* _PROBLEM DESCRIPTION_: Set down exactly the lines below, starting at the one that contains "nose: (199, 72)" and ending at the one that contains "right knee: (158, 137)", with both of those lines included and nothing else.

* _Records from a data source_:
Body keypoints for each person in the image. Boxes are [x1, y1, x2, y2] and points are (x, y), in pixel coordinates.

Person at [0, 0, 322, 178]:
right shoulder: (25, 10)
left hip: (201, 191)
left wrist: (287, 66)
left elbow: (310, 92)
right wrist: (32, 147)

==

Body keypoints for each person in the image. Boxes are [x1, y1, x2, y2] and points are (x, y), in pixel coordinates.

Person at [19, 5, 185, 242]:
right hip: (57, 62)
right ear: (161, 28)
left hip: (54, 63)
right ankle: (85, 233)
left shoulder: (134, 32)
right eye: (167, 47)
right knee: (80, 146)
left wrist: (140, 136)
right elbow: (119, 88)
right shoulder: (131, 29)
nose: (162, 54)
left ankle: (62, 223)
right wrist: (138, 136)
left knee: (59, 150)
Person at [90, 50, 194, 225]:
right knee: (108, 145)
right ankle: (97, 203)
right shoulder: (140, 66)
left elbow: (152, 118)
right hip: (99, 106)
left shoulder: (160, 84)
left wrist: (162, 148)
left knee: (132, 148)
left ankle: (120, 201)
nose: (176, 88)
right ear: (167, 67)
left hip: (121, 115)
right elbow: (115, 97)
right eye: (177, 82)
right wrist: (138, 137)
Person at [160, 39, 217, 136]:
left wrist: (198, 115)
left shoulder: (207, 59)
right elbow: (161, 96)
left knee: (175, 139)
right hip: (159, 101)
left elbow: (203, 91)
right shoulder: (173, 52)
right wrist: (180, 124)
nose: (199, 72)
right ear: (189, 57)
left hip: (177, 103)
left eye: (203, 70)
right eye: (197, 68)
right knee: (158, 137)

---

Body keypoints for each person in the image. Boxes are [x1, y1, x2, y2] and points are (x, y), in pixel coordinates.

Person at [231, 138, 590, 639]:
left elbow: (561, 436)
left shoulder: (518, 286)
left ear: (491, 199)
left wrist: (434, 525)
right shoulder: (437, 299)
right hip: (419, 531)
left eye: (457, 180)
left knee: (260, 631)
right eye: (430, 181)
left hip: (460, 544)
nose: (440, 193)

* _RESULT OF THE EXERCISE_:
nose: (199, 72)
right ear: (189, 57)
left hip: (177, 103)
left eye: (203, 70)
right eye: (197, 68)
right knee: (158, 137)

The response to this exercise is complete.